#### WHAT YOU SHOULD DO
Your answer should be the complete data, copied exactly.

Collected data entries
☆ ☆ ☆ ☆

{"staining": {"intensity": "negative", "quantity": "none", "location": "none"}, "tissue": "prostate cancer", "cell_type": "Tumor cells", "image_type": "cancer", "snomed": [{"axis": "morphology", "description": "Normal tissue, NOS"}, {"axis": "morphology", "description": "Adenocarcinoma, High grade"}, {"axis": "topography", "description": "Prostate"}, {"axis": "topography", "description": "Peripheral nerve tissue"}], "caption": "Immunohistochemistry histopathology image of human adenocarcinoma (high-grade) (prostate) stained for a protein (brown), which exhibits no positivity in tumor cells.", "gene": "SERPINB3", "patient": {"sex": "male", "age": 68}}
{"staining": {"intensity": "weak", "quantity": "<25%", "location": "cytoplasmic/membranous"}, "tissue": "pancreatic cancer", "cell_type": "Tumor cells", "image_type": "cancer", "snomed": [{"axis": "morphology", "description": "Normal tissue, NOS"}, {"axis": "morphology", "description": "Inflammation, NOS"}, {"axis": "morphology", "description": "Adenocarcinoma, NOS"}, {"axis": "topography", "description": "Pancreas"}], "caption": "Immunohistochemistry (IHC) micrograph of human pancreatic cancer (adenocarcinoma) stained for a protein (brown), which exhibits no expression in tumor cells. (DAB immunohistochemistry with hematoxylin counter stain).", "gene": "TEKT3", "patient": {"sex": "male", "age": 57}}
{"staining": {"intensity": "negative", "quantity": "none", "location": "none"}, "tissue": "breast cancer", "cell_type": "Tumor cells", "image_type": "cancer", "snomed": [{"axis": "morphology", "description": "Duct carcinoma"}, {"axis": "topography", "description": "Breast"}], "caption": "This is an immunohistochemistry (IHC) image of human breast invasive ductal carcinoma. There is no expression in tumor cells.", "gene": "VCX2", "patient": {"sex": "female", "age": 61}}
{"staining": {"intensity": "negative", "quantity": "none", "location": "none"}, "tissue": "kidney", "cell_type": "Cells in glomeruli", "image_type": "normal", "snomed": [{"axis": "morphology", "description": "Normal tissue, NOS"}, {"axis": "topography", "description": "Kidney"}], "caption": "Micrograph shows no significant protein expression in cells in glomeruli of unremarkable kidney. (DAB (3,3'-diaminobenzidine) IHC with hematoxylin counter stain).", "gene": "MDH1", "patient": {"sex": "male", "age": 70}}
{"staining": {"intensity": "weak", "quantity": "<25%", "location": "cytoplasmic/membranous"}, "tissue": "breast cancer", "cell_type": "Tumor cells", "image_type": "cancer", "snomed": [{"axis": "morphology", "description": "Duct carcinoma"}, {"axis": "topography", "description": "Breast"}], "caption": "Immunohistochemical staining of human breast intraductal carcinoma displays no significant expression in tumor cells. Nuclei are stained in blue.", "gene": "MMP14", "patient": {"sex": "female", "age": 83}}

☆ ☆ ☆ ☆

#### TASK RESPONSE
{"staining": {"intensity": "negative", "quantity": "none", "location": "none"}, "tissue": "prostate cancer", "cell_type": "Tumor cells", "image_type": "cancer", "snomed": [{"axis": "morphology", "description": "Normal tissue, NOS"}, {"axis": "morphology", "description": "Adenocarcinoma, High grade"}, {"axis": "topography", "description": "Prostate"}, {"axis": "topography", "description": "Peripheral nerve tissue"}], "caption": "Immunohistochemistry histopathology image of human adenocarcinoma (high-grade) (prostate) stained for a protein (brown), which exhibits no positivity in tumor cells.", "gene": "SERPINB3", "patient": {"sex": "male", "age": 68}}
{"staining": {"intensity": "weak", "quantity": "<25%", "location": "cytoplasmic/membranous"}, "tissue": "pancreatic cancer", "cell_type": "Tumor cells", "image_type": "cancer", "snomed": [{"axis": "morphology", "description": "Normal tissue, NOS"}, {"axis": "morphology", "description": "Inflammation, NOS"}, {"axis": "morphology", "description": "Adenocarcinoma, NOS"}, {"axis": "topography", "description": "Pancreas"}], "caption": "Immunohistochemistry (IHC) micrograph of human pancreatic cancer (adenocarcinoma) stained for a protein (brown), which exhibits no expression in tumor cells. (DAB immunohistochemistry with hematoxylin counter stain).", "gene": "TEKT3", "patient": {"sex": "male", "age": 57}}
{"staining": {"intensity": "negative", "quantity": "none", "location": "none"}, "tissue": "breast cancer", "cell_type": "Tumor cells", "image_type": "cancer", "snomed": [{"axis": "morphology", "description": "Duct carcinoma"}, {"axis": "topography", "description": "Breast"}], "caption": "This is an immunohistochemistry (IHC) image of human breast invasive ductal carcinoma. There is no expression in tumor cells.", "gene": "VCX2", "patient": {"sex": "female", "age": 61}}
{"staining": {"intensity": "negative", "quantity": "none", "location": "none"}, "tissue": "kidney", "cell_type": "Cells in glomeruli", "image_type": "normal", "snomed": [{"axis": "morphology", "description": "Normal tissue, NOS"}, {"axis": "topography", "description": "Kidney"}], "caption": "Micrograph shows no significant protein expression in cells in glomeruli of unremarkable kidney. (DAB (3,3'-diaminobenzidine) IHC with hematoxylin counter stain).", "gene": "MDH1", "patient": {"sex": "male", "age": 70}}
{"staining": {"intensity": "weak", "quantity": "<25%", "location": "cytoplasmic/membranous"}, "tissue": "breast cancer", "cell_type": "Tumor cells", "image_type": "cancer", "snomed": [{"axis": "morphology", "description": "Duct carcinoma"}, {"axis": "topography", "description": "Breast"}], "caption": "Immunohistochemical staining of human breast intraductal carcinoma displays no significant expression in tumor cells. Nuclei are stained in blue.", "gene": "MMP14", "patient": {"sex": "female", "age": 83}}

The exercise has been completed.